The evaluation order is: deny → ask → allow. Deny rules always win, regardless of the mode.
If you want Claude Code to skip the bypass mode warning prompt on startup, add "skipDangerousModePermissionPrompt": true as a top-level key alongside permissions.
If a project has its own .claude/settings.json, those rules take precedence. A project could potentially override your global deny rules, so keep an eye on that.
Codex
Codex uses TOML instead of JSON, and the permission model works at the OS level rather than per-command patterns.
The config lives at ~/.codex/config.toml.
.codex/config.toml
model = "gpt-5.4"
approval_policy = "never"
sandbox_mode = "workspace-write"
[sandbox_workspace_write]
network_access = true
How it works
approval_policy = "never" is the equivalent of bypassPermissions — no confirmation dialogs.

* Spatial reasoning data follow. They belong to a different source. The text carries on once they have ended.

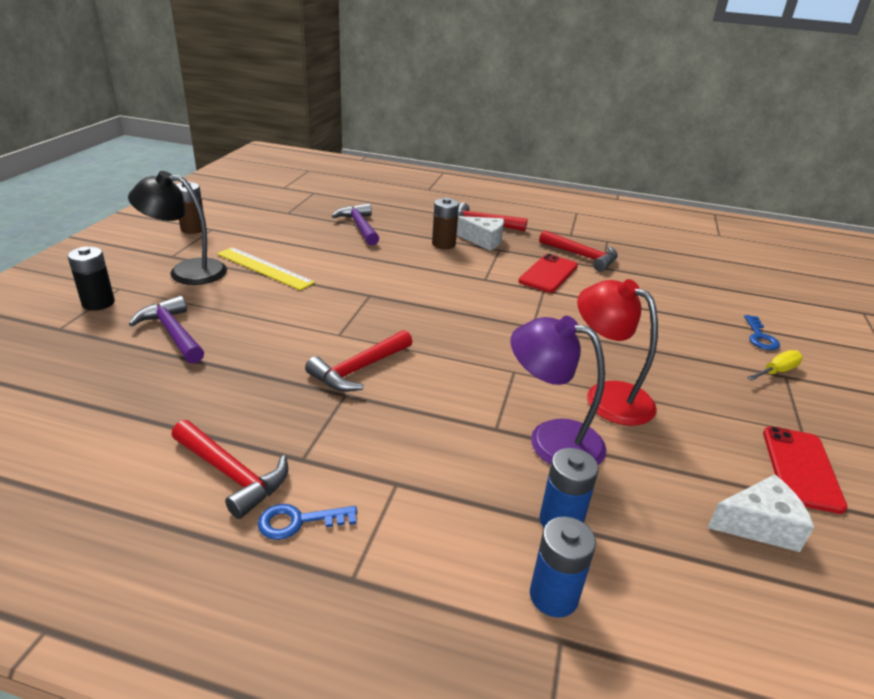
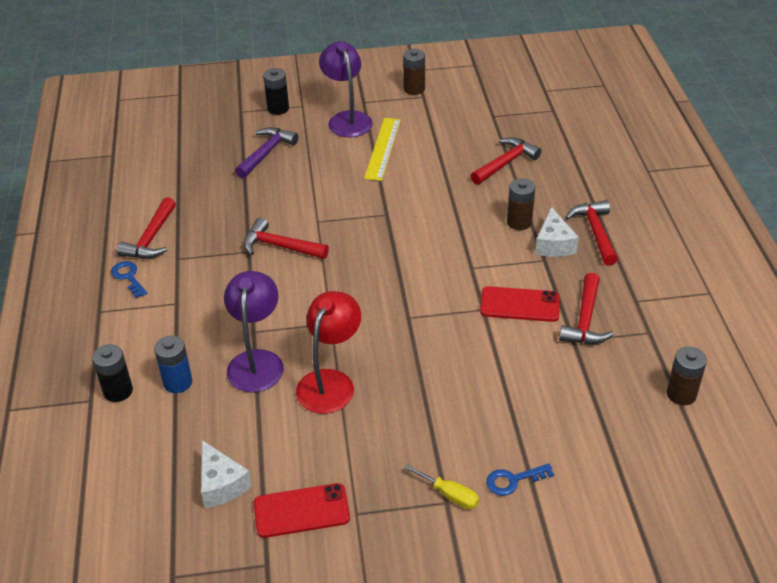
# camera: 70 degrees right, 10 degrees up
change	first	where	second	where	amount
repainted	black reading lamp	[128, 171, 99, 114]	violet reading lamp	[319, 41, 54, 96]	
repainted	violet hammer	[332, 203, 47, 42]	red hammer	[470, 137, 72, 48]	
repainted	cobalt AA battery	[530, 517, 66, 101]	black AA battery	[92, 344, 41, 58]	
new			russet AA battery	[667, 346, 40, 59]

sandbox_mode = "workspace-write" is where Codex differs from Claude Code. Instead of a blocklist of specific commands, Codex uses OS-level sandboxing (Landlock + seccomp on Linux) to restrict what the process can actually reach. With workspace-write, Codex can read and write inside your project directory but is restricted from touching the broader filesystem.
This means rm -rf outside your workspace directory gets blocked at the OS level — not by a pattern rule, but because the process physically can’t reach those paths.
workspace-write grants write access to wherever you launch Codex from. If you run it from your home directory, that’s your workspace. Always launch from inside your project folder.
network_access = true inside the sandbox allows outbound requests. Set it to false if you want to prevent Codex from making arbitrary network calls.
OpenCode
OpenCode uses a JSON config at ~/.config/opencode/opencode.json. Its permission model is pattern-based like Claude Code, but with one key difference: the last matching rule wins (not the first).
opencode/opencode.json
{
"$schema": "https://opencode.ai/config.json",
"permission": {
"bash": {
"*": "allow",
"rm -rf *": "ask",
"rm -r *": "ask",
"sudo *": "ask",
"chmod *": "ask",
"chown *": "ask",
"curl *": "ask",
"wget *": "ask",
"mkfs *": "deny",
"dd *": "deny"
}
}
}
How it works
"*": "allow" at the top is the bypass — it auto-approves everything. Since the last matching rule wins, you put the catch-all first and then override it with more specific rules below.
The ask and deny values work the same way as Claude Code:
ask— prompts before runningdeny— blocks the command entirely
OpenCode uses command * with a space and a shell-style glob. Claude Code uses Bash(command:*). Same intent, different format.
Comparison
| Claude Code | Codex | OpenCode | |
|---|---|---|---|
| Config file | ~/.claude/settings.json | ~/.codex/config.toml | ~/.config/opencode/opencode.json |
| Format | JSON | TOML | JSON |
| Bypass setting | "defaultMode": "bypassPermissions" | approval_policy = "never" | "*": "allow" |
| Blocking approach | Pattern rules (deny wins first) | OS-level sandbox (Landlock+seccomp) | Pattern rules (last rule wins) |
| Ask rules | ✅ | ❌ (sandbox only) | ✅ |
| Hard deny rules | ✅ | ❌ (sandbox only) | ✅ |
Codex’s sandbox approach is more heavy-handed but also more reliable — a pattern rule can be circumvented by a slightly different command, while a filesystem restriction cannot. Claude Code and OpenCode give you more granular control at the cost of needing to maintain the blocklist yourself.
For local dev, any of these configs will get you a frictionless workflow without leaving the door wide open.